A second "denotational" approach defines the meaning of a word in terms of the entities that it is predicated over and the ensembles of predications over entities of the same types, obtained by machine-reading with wide coverage parsers. (Names or designators in text are generally used as a proxy for the entities themselves.) Semantic composition can then be defined as an applicative system using logical opertors such as quantifiers and negation, as in traditional formal semantics.

The talk reviews recent work in both collocation- and denotation- based distributional semantics, and asks for each what dimensions of meaning are actually being represented. It argues that the two approaches are largely orthogonal on these dimensions. Collocational representations are good for representing ambiguity, with linear algebraic composition most effective at disambiguation and representing distributional similarity. Denotational representations represent something more like a traditional compositional semantics, but one in which the primitive relations correspond to those of a hidden language of logical form representing paraphrase and common-sense entailment directly.

To make this point, the talk discusses recent work in which collocational distributional representations such as embeddings have been used as proxies for semantic features in models such as LSTM, to guide disambiguation during parsing, while a lexicalized denotation-based distributional semantics is used to support inference of entailment. I will show that this hybrid approach can be applied with a number of parsing models, including transition-based and supertagging, to support entailment-based QA with denotation-based distributional representations. I will discuss work at Edinburgh and elsewhere in which the semantics of paraphrases is represented by a single cluster identifier, and where common-sense inference (derived from a learned entailment graph) is built into the lexicon and projected by syntactic derivation, rather than delegated to a later stage of inference. The method can be applied cross-linguistically, in support of machine translation. Ongoing work extends the method to extract multi-word items, light-verb constructions, and an aspect-based semantics for temporal/causal entailment, and to the creation and interrogation of Knowledge Graphs and Semantic Nets via natural language.

Hercules Dalianis (Stockholm University)

HEALTH BANK: A Workbench for Data Science Applications in Healthcare

Healthcare has many challenges in form of monitoring and predicting adverse events as healthcare associated infections or adverse drug events. All this can happen while treating a patient at the hospital for her disease. The research question is: When and how many adverse events have occurred, how can one predict them? Nowadays all information is contained in the electronic patient records and are written both in structured form and in unstructured free text. This talk will describe the data used for our research in HEALTH BANK - Swedish Health Record Research Bank containing over 2 million patient records from 2007-2014. Topics are detection of symptoms, diseases, body parts and drugs from Swedish electronic patient record text, including deciding on the certainty of a symptom or disease and detecting adverse (drug) events. Future research are detecting early symptoms of cancer and de-identification of electronic patient records for secondary use.
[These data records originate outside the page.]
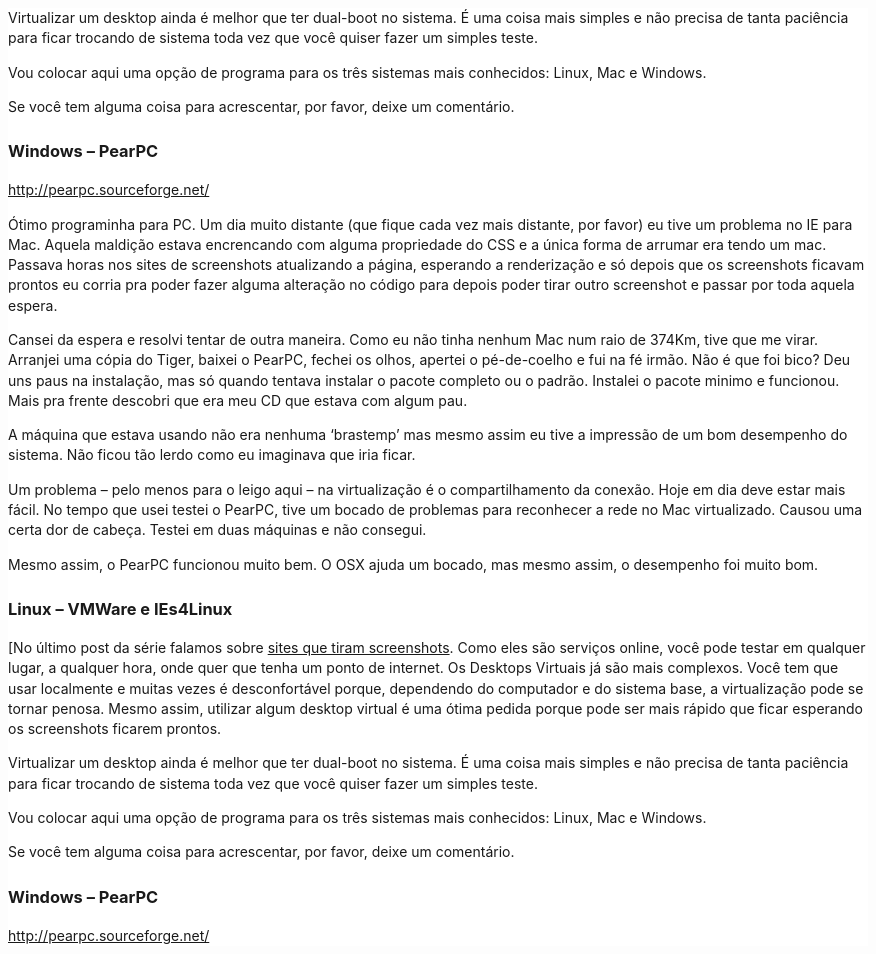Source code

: Virtualizar um desktop ainda é melhor que ter dual-boot no sistema. É uma coisa mais simples e não precisa de tanta paciência para ficar trocando de sistema toda vez que você quiser fazer um simples teste.

Vou colocar aqui uma opção de programa para os três sistemas mais conhecidos: Linux, Mac e Windows.
  
Se você tem alguma coisa para acrescentar, por favor, deixe um comentário.

### Windows &#8211; PearPC

<http://pearpc.sourceforge.net/>

Ótimo programinha para PC. Um dia muito distante (que fique cada vez mais distante, por favor) eu tive um problema no IE para Mac. Aquela maldição estava encrencando com alguma propriedade do CSS e a única forma de arrumar era tendo um mac. Passava horas nos sites de screenshots atualizando a página, esperando a renderização e só depois que os screenshots ficavam prontos eu corria pra poder fazer alguma alteração no código para depois poder tirar outro screenshot e passar por toda aquela espera.

Cansei da espera e resolvi tentar de outra maneira. Como eu não tinha nenhum Mac num raio de 374Km, tive que me virar. Arranjei uma cópia do Tiger, baixei o PearPC, fechei os olhos, apertei o pé-de-coelho e fui na fé irmão. Não é que foi bico? Deu uns paus na instalação, mas só quando tentava instalar o pacote completo ou o padrão. Instalei o pacote minimo e funcionou. Mais pra frente descobri que era meu CD que estava com algum pau.
  
A máquina que estava usando não era nenhuma &#8216;brastemp&#8217; mas mesmo assim eu tive a impressão de um bom desempenho do sistema. Não ficou tão lerdo como eu imaginava que iria ficar.

Um problema &#8211; pelo menos para o leigo aqui &#8211; na virtualização é o compartilhamento da conexão. Hoje em dia deve estar mais fácil. No tempo que usei testei o PearPC, tive um bocado de problemas para reconhecer a rede no Mac virtualizado. Causou uma certa dor de cabeça. Testei em duas máquinas e não consegui.

Mesmo assim, o PearPC funcionou muito bem. O OSX ajuda um bocado, mas mesmo assim, o desempenho foi muito bom.

### Linux &#8211; VMWare e IEs4Linux

[No último post da série falamos sobre [sites que tiram screenshots][1]. Como eles são serviços online, você pode testar em qualquer lugar, a qualquer hora, onde quer que tenha um ponto de internet. Os Desktops Virtuais já são mais complexos. Você tem que usar localmente e muitas vezes é desconfortável porque, dependendo do computador e do sistema base, a virtualização pode se tornar penosa. Mesmo assim, utilizar algum desktop virtual é uma ótima pedida porque pode ser mais rápido que ficar esperando os screenshots ficarem prontos.
  
Virtualizar um desktop ainda é melhor que ter dual-boot no sistema. É uma coisa mais simples e não precisa de tanta paciência para ficar trocando de sistema toda vez que você quiser fazer um simples teste.

Vou colocar aqui uma opção de programa para os três sistemas mais conhecidos: Linux, Mac e Windows.
  
Se você tem alguma coisa para acrescentar, por favor, deixe um comentário.

### Windows &#8211; PearPC

<http://pearpc.sourceforge.net/>


 [1]: http://tableless.com.br/se-virando-pra-testar-parte-1-screenshots
 [2]: http://vmware.com
 [3]: http://www.tatanka.com.br/ies4linux/
 [4]: http://www.tatanka.com.br/ies4linux/page/Main_Page
 [5]: http://www.parallels.com/en/products/workstation/mac/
Steven Bird (University of Melbourne, University of California Berkeley)

Getting started with an Australian language

At least a dozen Australian indigenous languages are still being learnt by children as their first language. These children have limited access to western-style education and often gain only limited proficiency in English. The languages are effectively unwritten, as there are no naturally occurring contexts where people would need to write the language. The same situation is repeated around the world, where remote communities do not write their language and do not acquire the national language, and government and NGO employees who work with these communities must learn to speak an unwritten language without the help of written resources. In this presentation I will report on early experiences working with Kunwinjku, a polysynthetic language spoken by 1,200 people in western Arnhem Land, leading to several open research questions in the area of tools for adult learners of unwritten languages.